How will Breaking look and sound like at Paris? Judges and music?
9 judges will sit in front of the stage facing the audience. Dancers do not choose their own music, but react and adapt to beats in real time. There’s much curiosity over who the DJ could be, and the 32 contenders are busy studying libraries of likely conductors. At the Olympic qualifying series at Budapest, music was mostly edgy.
Who are the favourites at Paris, and the interesting storylines?

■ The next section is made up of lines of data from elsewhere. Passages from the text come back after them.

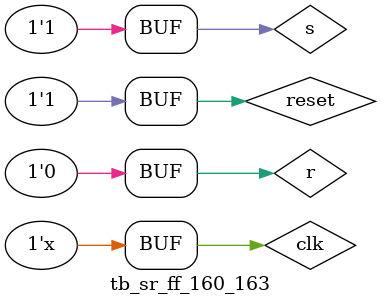
<source format=v>
`timescale 1ns / 1ps

module tb_sr_ff_160_163;
    
reg clk;
reg reset;
reg s,r;
 
wire q_233_229;
wire q_b_233_229;
 
sr_ff_160_163 uut ( .clk(clk), .reset(reset), .s(s), .r(r), .q_233_229(q_233_229), .q_b_233_229(q_b_233_229));
 
initial begin
 
s = 1'b0;
r = 1'b0;
reset = 1;
clk=1;
 
#10
reset=0;
s=1'b1;
r=1'b0;
 
#100
reset=0;
s=1'b0;
r=1'b1;
 
#100
reset=0;
s=1'b1;
r=1'b1;
 
#100
reset=0;
s=1'b0;
r=1'b0;
 
#100
reset=1;
s=1'b1;
r=1'b0;
 
end
always #25 clk <= ~clk;
 
endmodule


</source>
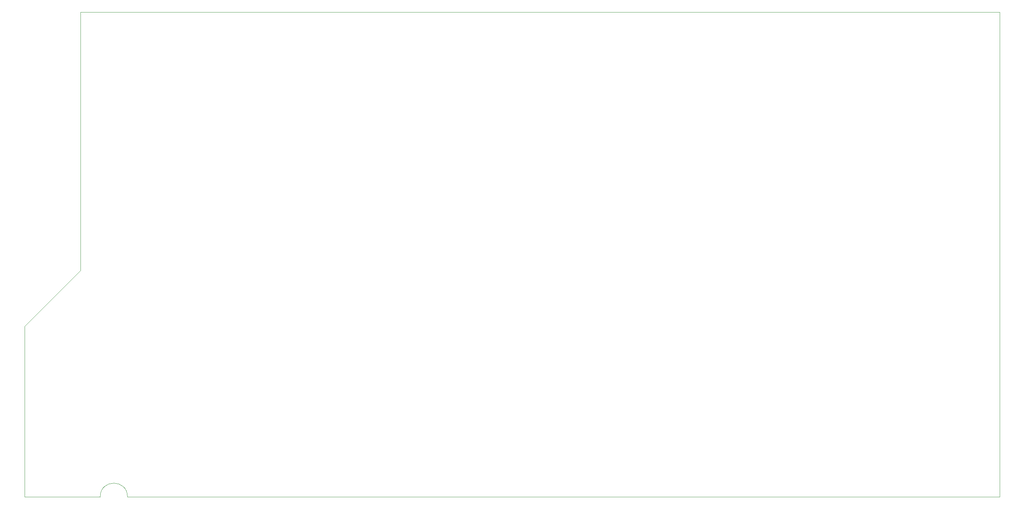
<source format=gbr>
%TF.GenerationSoftware,KiCad,Pcbnew,8.0.4*%
%TF.CreationDate,2025-02-24T13:32:17+01:00*%
%TF.ProjectId,RAMON_DEV,52414d4f-4e5f-4444-9556-2e6b69636164,rev?*%
%TF.SameCoordinates,Original*%
%TF.FileFunction,Profile,NP*%
%FSLAX46Y46*%
G04 Gerber Fmt 4.6, Leading zero omitted, Abs format (unit mm)*
G04 Created by KiCad (PCBNEW 8.0.4) date 2025-02-24 13:32:17*
%MOMM*%
%LPD*%
G01*
G04 APERTURE LIST*
%TA.AperFunction,Profile*%
%ADD10C,0.050000*%
%TD*%
G04 APERTURE END LIST*
D10*
X24460000Y-151390000D02*
X42930000Y-151390000D01*
X38110000Y-96140000D02*
X38110000Y-33040000D01*
X38110000Y-96140000D02*
X24460000Y-109790000D01*
X262410000Y-33040000D02*
X262410000Y-151390000D01*
X38110000Y-33040000D02*
X262410000Y-33040000D01*
X42930000Y-151390000D02*
G75*
G02*
X49590000Y-151390000I3330000J0D01*
G01*
X24460000Y-109790000D02*
X24460000Y-151390000D01*
X262410000Y-151390000D02*
X49590000Y-151390000D01*
M02*

</source>
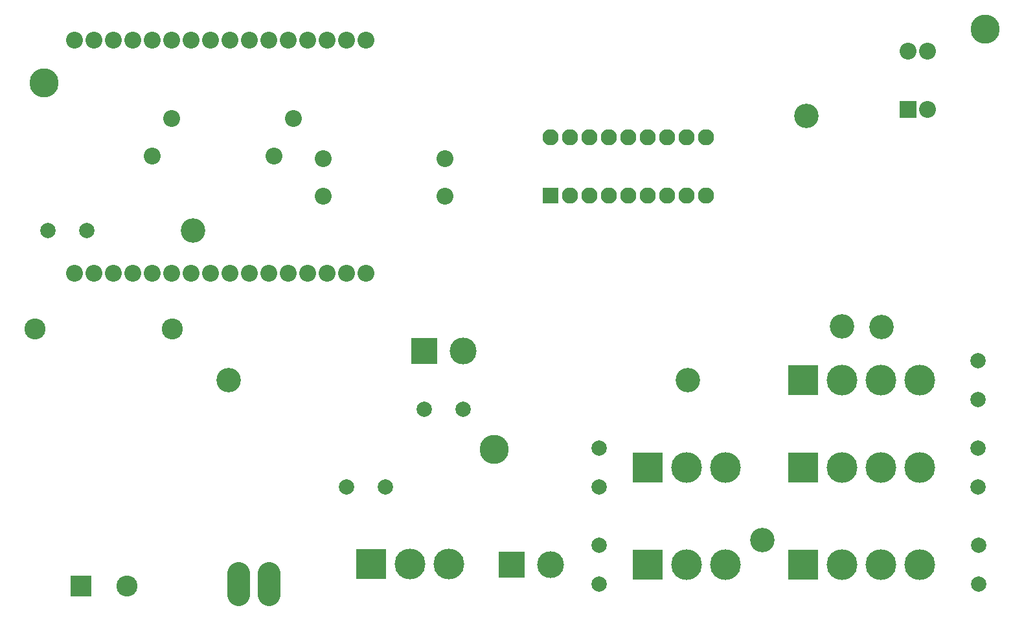
<source format=gbr>
G04 EAGLE Gerber RS-274X export*
G75*
%MOMM*%
%FSLAX34Y34*%
%LPD*%
%INSoldermask Bottom*%
%IPPOS*%
%AMOC8*
5,1,8,0,0,1.08239X$1,22.5*%
G01*
G04 Define Apertures*
%ADD10C,3.803200*%
%ADD11C,3.003200*%
%ADD12R,3.505200X3.505200*%
%ADD13C,3.505200*%
%ADD14R,4.013200X4.013200*%
%ADD15C,4.013200*%
%ADD16C,2.003200*%
%ADD17R,2.743200X2.743200*%
%ADD18C,2.743200*%
%ADD19C,2.203200*%
%ADD20R,2.103200X2.103200*%
%ADD21C,2.103200*%
%ADD22R,2.203200X2.203200*%
%ADD23C,3.203200*%
D10*
X62000Y706000D03*
X1292000Y776000D03*
X650000Y227000D03*
D11*
X355600Y64800D02*
X355600Y36800D01*
X316000Y36800D02*
X316000Y64800D01*
D12*
X558800Y355600D03*
D13*
X609600Y355600D03*
D12*
X673100Y76200D03*
D13*
X723900Y76200D03*
D14*
X489559Y77332D03*
D15*
X540359Y77332D03*
X591159Y77332D03*
D16*
X117700Y513000D03*
X66900Y513000D03*
X1283300Y101200D03*
X1283300Y50400D03*
X1282700Y228600D03*
X1282700Y177800D03*
X1282700Y342900D03*
X1282700Y292100D03*
X787400Y228600D03*
X787400Y177800D03*
X787400Y101600D03*
X787400Y50800D03*
X609600Y279400D03*
X558800Y279400D03*
X508000Y177800D03*
X457200Y177800D03*
D14*
X850900Y76200D03*
D15*
X901700Y76200D03*
X952500Y76200D03*
D14*
X850900Y203200D03*
D15*
X901700Y203200D03*
X952500Y203200D03*
D14*
X1054100Y203200D03*
D15*
X1104900Y203200D03*
X1155700Y203200D03*
X1206500Y203200D03*
D14*
X1054100Y317500D03*
D15*
X1104900Y317500D03*
X1155700Y317500D03*
X1206500Y317500D03*
D17*
X109700Y47900D03*
D18*
X169700Y47900D03*
X49700Y383900D03*
X229700Y383900D03*
D19*
X228600Y659500D03*
X387600Y659500D03*
X203200Y610000D03*
X362200Y610000D03*
D14*
X1054100Y76200D03*
D15*
X1104900Y76200D03*
X1155700Y76200D03*
X1206500Y76200D03*
D19*
X101600Y457200D03*
X127000Y457200D03*
X152400Y457200D03*
X177800Y457200D03*
X203200Y457200D03*
X228600Y457200D03*
X254000Y457200D03*
X279400Y457200D03*
X304800Y457200D03*
X330200Y457200D03*
X355600Y457200D03*
X381000Y457200D03*
X406400Y457200D03*
X431800Y457200D03*
X457200Y457200D03*
X482600Y457200D03*
X101600Y762000D03*
X127000Y762000D03*
X152400Y762000D03*
X177800Y762000D03*
X203200Y762000D03*
X228600Y762000D03*
X254000Y762000D03*
X279400Y762000D03*
X304800Y762000D03*
X330200Y762000D03*
X355600Y762000D03*
X381000Y762000D03*
X406400Y762000D03*
X431800Y762000D03*
X457200Y762000D03*
X482600Y762000D03*
D20*
X723900Y558800D03*
D21*
X749300Y558800D03*
X774700Y558800D03*
X800100Y558800D03*
X825500Y558800D03*
X850900Y558800D03*
X876300Y558800D03*
X901700Y558800D03*
X927100Y558800D03*
X927100Y635000D03*
X901700Y635000D03*
X876300Y635000D03*
X850900Y635000D03*
X825500Y635000D03*
X800100Y635000D03*
X774700Y635000D03*
X749300Y635000D03*
X723900Y635000D03*
D22*
X1191300Y670900D03*
D19*
X1191300Y747100D03*
X1216700Y670900D03*
X1216700Y747100D03*
X427000Y558000D03*
X586000Y558000D03*
X427000Y607000D03*
X586000Y607000D03*
D23*
X903000Y317000D03*
X303000Y317000D03*
X1001000Y108000D03*
X256000Y513000D03*
X1105000Y388000D03*
X1156000Y387000D03*
X1058000Y663000D03*
M02*

</source>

Lithuanian B-Girl Nicka and American B-Boy Victor won top honours in 2023, at the world breaking championships. But competition will be tough with contenders, the 2022 world winner Canadian B-Boy Phil Wizard, Japanese B-Boy Shigekix, Kazakh legend Amir, young sensation Japanese Hiro10, and Japan’s B-Girls Ayumi and Ami. Amongst most popular breakers are Ukraine’s B-Boy Kuzya and B-Girl Kate. Japan, Korea, US and Holland are Breaking’s powerhouses, while France has B-girl Syssy, youngest at 16 and B-Boy Dany Dann, older at 36. In fact, two iconic breakers shatter the stereotype of this being a teeny-bopper only sport – Hongten, vividly original, is 39, so is B-Girl Ayumi, a geeky school teacher one year shy of 40, who transforms into a flying flare and boasts of an insane winning streak once she hits the floor.